Appellant's principal objection is that in the affidavit the township is given as No. "18," while the township number shown in the warrant is "19," such townships being located six miles apart.
This court has heretofore held that the description of the premises to be searched need not be technically correct as is required in the case of conveyances of land, but any description is sufficient which will enable the officers, with reasonable certainty to locate the property proposed to be searched. This court has also said that a sufficient description is to describe the property as being occupied by a certain party in a certain county and that any other descriptive allegations may be treated as surplusage. In the case at bar, both the affidavit and the warrant describe the place to be searched as the property occupied by appellant in Oktibbeha County, Mississippi. All the balance of the description may be treated as surplusage. If this is done, then the variance occurs in the surplusage and becomes immaterial.
Simmons v. State, 176 So. 726; Forshee v. State, 152 Miss. 566, 120 So. 462.
Appellant was convicted in the Circuit Court of Oktibbeha County of the crime of the unlawful possession of intoxicating liquor. The evidence upon which the conviction was had was secured by a search of his storehouse and the lot on which it was situated. There the liquor was found. Appellant objected to the introduction of the evidence on the ground of fatal variance between the affidavit for the search warrant and the search warrant itself.
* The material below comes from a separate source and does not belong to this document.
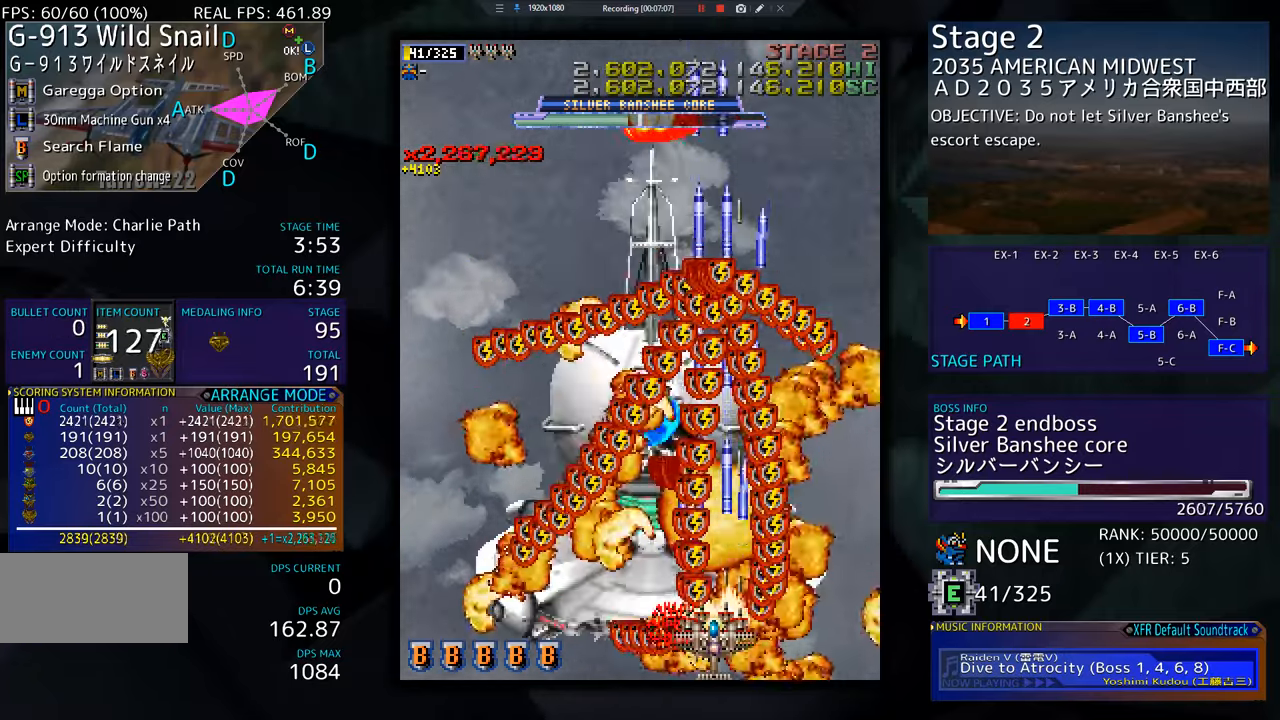
{"buttons": [], "events": [[100, "DPAD_LEFT", "down"], [167, "DPAD_LEFT", "up"]]}
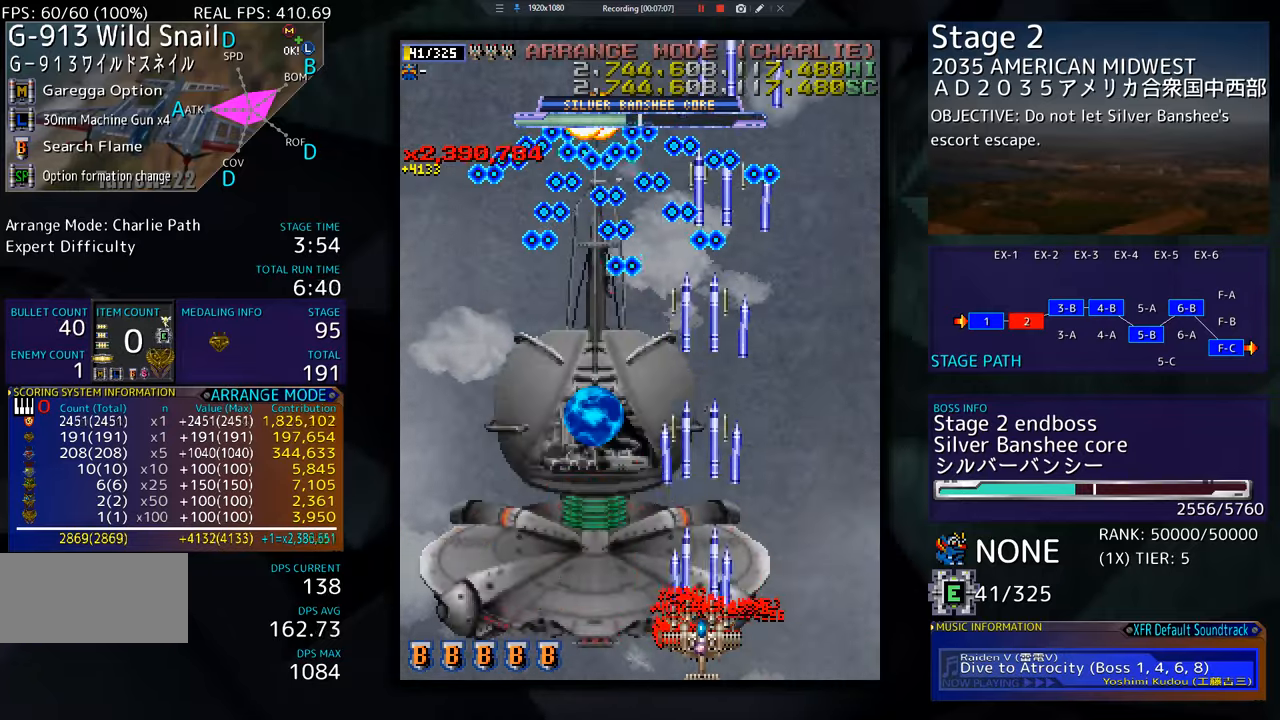
{"buttons": [], "events": [[200, "DPAD_RIGHT", "down"], [367, "DPAD_RIGHT", "up"]]}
In the affidavit for the search warrant, the place and things to be searched were described as follows: "the dwelling house, outhouses, upon the premises, in the automobiles and other vehicles used and occupied by, and on the person of Terrel Stevens on Hwy. 82 in NE 1/4 Sec. 36 — 18 — 15 in said county and State." In the search warrant, there was the following description: "the residence, outhouses, barns, stalls, smokehouses, crib, and in the yard and garden, and in the field and woods near the place of Terrel Stevens in the 2nd district of said Oktibbeha County and on Section 36, Township 19, Range 15, in said county, and more particularly described as follows: Store or place operated by Terrel Stevens located in or on W 1/2 NE 1/4 Sec. 36 — 19 — 15 land assessed to Johnson Kenneday." (Italics ours.) The affidavit neither in specific nor in general terms describes the storehouse. There is nothing in it pointing directly or indirectly to a storehouse as the place to be searched. In the search warrant, however, in unmistakable terms the storehouse is pointed out as the place to be searched. The variance between the affidavit and the search warrant was fatal. We leave out of consideration the variance between the township described in the affidavit, and that described in the search warrant. The view we take renders it unnecessary to pass on the effect of that variance. Crosby v. State, 144 Miss. 401, 110 So. 122; Morton v. State, 136 Miss. 284, 101 So. 379.
The result here is the Court should have excluded the evidence and directed a verdict of not guilty.
Reversed and judgment here for appellant.